RIO DE JANEIRO, RJ (FOLHAPRESS) - A produção industrial recuou em 13 dos 15 locais pesquisados pelo IBGE (Instituto Brasileiro de Geografia e Estatística) em abril, mês em que o setor teve o pior desempenho da história, com queda de 18,8%. Em São Paulo, que concentra 34% da indústria nacional, a queda foi de 23,2%, também a maior da série histórica.

No mês, apenas Goiás e o Pará se salvaram do tombo, recuperando-se de um março ruim. O primeiro teve alta de 2,3% em abril, depois de recuo de 2,5% em março, puxado pela produção de alimentos e de produtos farmacêuticos. No segundo, a produção de minério levou a uma alta de 4,9%.

Com lojas fechadas desde o final de março, a indústria não vem recebendo encomendas e, por isso, reduziu a produção em diversos setores. Só vêm se salvando os setores relacionados a farmácias, alimentos e produtos de limpeza.

Segundo o IBGE, o recuo na indústria paulista foi provocado por cortes na produção de veículos e de máquinas e equipamentos. É o terceiro mês consecutivo de queda na produção industrial do estado, acumulando um recuo de 27,9% no período.

Também com uma indústria automotiva forte, Paraná e Rio foram o segundo e o terceiro estados com maior contribuição no resultado negativo de abril, com quedas de 28,7% e 13,9%, respectivamente.

Apesar da série de medidas anunciadas pelo governo para tentar evitar demissões, a crise já tem impactos no emprego do setor. Segundo dados do Caged (Cadastro Geral de Empregados e Desempregados), a indústria brasileira fechou 128 mil vagas formais em abril.

O Brasil teve sua primeira morte pela Covid-19 em 17 de março. A partir de então, medidas restritivas passaram a ser adotadas pelo país. Só permaneceram abertos serviços considerados essenciais, como supermercados e farmácias, o que mudou a forma de consumir da população.

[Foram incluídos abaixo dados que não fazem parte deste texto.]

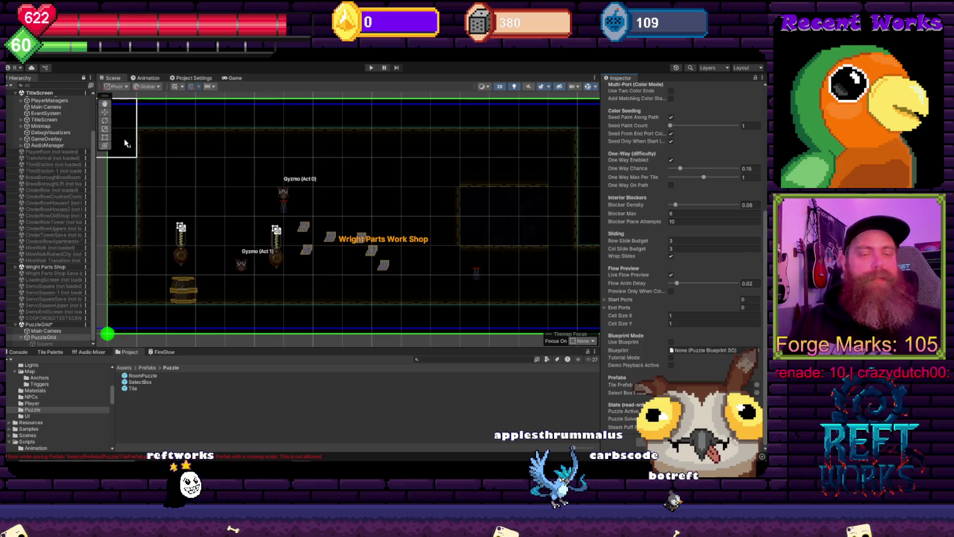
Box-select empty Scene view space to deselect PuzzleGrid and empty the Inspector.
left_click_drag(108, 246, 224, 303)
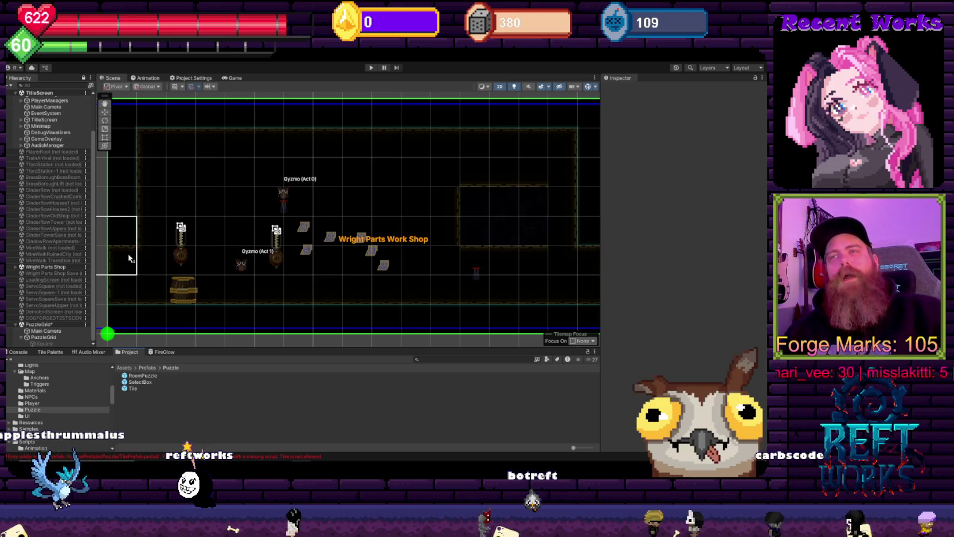
Inspect the Main Camera and PuzzleGrid settings, then select the Tile prefab in Assets/Prefabs/Puzzle.
left_click(51, 331)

No primeiro mês da pandemia, a indústria já havia recuado 9,1%, no pior resultado desde a greve dos caminhoneiros de maio 2018, que paralisou o país por duas semanas. Em junho daquele ano, porém, a indústria recuperou a produção paralisada, o que não se vê no cenário atual.

A retomada do comércio em alguns estados já vem melhorando o humor dos mercados financeiros, mas ainda não representou aumento de encomendas para a indústria, já que as lojas ainda têm estoques e as vendas estão abaixo do normal.

A indústria aguarda a reabertura em São Paulo e no Rio, os dois principais estados consumidores. No primeiro, o interior já começa a reabrir, mas ainda não há previsão de reabertura na capital. No Rio, a capital também permanece com a maior parte do comércio fechada.

O resultado da indústria em abril, primeiro mês com quatro semanas de isolamento em grande parte do país, reforça as expectativas de que o tombo do PIB no segundo trimestre será bem superior aos 1,5% verificados no primeiro trimestre.

Nesta segunda, o Banco Mundial divulgou revisão de suas estimativas de crescimento da economia global, levando o Brasil de um crescimento de 2% para um recuo de 8%, superior à média mundial, que deve ser de 5,2%.